What is expected → Here is the task for the records below: repeat exactly the lines from the one with "none; stroke-linecap: round;" to the one with "#fffee4; stroke: #9e9474;", both included, and nothing else.

Collected data

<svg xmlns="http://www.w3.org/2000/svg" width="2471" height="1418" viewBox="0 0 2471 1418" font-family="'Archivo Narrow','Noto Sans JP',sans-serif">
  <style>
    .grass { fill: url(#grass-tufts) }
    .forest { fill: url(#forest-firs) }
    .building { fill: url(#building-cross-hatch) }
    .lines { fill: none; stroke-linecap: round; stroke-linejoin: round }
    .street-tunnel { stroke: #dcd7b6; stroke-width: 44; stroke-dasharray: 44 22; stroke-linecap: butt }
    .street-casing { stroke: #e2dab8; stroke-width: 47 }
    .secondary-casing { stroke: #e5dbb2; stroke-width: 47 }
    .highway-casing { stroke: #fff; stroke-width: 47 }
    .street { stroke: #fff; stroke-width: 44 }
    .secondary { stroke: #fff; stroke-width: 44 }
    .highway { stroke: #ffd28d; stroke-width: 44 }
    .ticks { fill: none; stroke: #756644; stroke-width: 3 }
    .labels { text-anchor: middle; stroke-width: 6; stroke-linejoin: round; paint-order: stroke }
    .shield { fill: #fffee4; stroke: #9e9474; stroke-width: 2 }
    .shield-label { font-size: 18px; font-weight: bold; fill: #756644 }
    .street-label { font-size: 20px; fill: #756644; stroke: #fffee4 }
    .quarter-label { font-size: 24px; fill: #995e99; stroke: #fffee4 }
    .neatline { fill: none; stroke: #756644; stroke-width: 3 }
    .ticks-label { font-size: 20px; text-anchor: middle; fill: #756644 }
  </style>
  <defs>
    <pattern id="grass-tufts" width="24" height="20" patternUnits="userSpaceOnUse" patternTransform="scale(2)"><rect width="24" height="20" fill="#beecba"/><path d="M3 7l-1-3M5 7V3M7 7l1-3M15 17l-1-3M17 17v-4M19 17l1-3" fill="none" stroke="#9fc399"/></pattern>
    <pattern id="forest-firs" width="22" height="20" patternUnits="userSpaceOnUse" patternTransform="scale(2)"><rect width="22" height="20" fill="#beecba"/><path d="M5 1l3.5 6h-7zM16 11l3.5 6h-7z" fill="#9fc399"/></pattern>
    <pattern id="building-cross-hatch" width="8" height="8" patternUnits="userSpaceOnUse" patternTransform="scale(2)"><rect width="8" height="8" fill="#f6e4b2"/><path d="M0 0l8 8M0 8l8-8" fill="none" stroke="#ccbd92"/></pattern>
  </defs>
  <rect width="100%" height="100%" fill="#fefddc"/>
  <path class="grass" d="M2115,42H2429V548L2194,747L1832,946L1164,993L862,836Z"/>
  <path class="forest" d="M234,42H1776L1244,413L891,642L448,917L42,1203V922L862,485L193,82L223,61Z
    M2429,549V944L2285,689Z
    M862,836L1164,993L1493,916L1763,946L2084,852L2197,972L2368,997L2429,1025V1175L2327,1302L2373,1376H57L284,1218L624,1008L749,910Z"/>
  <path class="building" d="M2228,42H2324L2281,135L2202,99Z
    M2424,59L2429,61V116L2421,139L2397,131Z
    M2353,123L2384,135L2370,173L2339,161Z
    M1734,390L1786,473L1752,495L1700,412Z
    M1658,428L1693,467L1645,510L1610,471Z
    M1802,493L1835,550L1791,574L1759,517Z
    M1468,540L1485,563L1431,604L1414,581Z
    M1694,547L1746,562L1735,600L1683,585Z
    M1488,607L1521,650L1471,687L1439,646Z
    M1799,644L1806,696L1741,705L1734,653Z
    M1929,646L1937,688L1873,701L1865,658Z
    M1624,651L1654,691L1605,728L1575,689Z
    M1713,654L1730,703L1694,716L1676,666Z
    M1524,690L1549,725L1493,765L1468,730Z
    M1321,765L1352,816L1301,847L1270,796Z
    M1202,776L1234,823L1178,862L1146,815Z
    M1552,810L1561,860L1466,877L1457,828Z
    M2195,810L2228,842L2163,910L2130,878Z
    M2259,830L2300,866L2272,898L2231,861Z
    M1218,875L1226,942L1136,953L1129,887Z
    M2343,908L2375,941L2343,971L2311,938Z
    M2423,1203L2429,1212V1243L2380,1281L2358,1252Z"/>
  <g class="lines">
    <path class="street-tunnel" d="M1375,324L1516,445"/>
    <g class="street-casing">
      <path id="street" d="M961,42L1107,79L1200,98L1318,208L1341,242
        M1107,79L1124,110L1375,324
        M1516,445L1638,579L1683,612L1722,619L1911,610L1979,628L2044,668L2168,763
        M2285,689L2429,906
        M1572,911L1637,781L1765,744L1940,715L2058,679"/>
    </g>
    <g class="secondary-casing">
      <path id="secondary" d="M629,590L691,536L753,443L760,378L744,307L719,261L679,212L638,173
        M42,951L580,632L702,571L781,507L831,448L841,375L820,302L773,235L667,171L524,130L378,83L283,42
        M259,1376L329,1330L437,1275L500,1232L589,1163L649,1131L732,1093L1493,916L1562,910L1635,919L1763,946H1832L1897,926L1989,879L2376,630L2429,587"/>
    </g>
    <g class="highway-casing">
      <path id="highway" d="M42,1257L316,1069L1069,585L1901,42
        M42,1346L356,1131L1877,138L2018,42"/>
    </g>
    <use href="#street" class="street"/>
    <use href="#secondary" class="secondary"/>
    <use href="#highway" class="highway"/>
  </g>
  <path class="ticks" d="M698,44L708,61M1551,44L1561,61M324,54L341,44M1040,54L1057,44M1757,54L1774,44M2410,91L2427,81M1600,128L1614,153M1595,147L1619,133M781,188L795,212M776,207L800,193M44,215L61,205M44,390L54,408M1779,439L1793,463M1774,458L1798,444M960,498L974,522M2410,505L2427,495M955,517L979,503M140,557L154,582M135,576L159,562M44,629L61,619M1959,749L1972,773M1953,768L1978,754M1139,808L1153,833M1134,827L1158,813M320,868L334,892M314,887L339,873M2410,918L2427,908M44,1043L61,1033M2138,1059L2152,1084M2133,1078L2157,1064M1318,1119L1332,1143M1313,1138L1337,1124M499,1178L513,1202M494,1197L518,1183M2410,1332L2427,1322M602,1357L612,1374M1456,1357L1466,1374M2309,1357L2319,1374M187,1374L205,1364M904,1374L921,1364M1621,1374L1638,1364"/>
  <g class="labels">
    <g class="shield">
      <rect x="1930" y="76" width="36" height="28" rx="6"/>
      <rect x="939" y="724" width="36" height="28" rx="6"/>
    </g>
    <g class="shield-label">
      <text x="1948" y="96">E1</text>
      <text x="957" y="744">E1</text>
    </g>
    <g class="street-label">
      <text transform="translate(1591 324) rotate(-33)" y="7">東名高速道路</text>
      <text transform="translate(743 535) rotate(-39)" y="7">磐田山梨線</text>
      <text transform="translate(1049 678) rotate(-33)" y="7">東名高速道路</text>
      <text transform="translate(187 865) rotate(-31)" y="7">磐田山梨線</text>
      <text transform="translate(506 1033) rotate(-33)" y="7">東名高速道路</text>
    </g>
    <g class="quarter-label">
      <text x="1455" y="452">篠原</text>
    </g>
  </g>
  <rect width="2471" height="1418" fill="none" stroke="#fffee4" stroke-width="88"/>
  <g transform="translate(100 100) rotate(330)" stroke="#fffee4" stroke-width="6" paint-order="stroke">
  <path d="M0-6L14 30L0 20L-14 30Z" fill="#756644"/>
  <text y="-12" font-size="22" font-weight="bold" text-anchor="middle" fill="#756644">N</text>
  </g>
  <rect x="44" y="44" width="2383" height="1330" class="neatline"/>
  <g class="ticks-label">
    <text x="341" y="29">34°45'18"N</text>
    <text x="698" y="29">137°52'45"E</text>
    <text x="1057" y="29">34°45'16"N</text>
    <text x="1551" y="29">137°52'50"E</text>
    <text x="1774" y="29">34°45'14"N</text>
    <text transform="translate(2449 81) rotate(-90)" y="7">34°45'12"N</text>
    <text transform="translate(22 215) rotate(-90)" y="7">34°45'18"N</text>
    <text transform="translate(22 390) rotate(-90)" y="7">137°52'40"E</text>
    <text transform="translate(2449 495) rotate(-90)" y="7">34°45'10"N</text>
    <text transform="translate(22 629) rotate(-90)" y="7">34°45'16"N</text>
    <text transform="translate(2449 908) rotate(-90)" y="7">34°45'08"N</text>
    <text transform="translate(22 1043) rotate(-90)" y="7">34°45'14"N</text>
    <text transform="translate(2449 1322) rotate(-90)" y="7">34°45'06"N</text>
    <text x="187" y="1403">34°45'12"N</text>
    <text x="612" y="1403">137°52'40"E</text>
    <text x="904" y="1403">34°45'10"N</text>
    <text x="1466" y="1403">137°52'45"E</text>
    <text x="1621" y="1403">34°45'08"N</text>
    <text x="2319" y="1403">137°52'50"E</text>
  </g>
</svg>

Your solution →
    .lines { fill: none; stroke-linecap: round; stroke-linejoin: round }
    .street-tunnel { stroke: #dcd7b6; stroke-width: 44; stroke-dasharray: 44 22; stroke-linecap: butt }
    .street-casing { stroke: #e2dab8; stroke-width: 47 }
    .secondary-casing { stroke: #e5dbb2; stroke-width: 47 }
    .highway-casing { stroke: #fff; stroke-width: 47 }
    .street { stroke: #fff; stroke-width: 44 }
    .secondary { stroke: #fff; stroke-width: 44 }
    .highway { stroke: #ffd28d; stroke-width: 44 }
    .ticks { fill: none; stroke: #756644; stroke-width: 3 }
    .labels { text-anchor: middle; stroke-width: 6; stroke-linejoin: round; paint-order: stroke }
    .shield { fill: #fffee4; stroke: #9e9474; stroke-width: 2 }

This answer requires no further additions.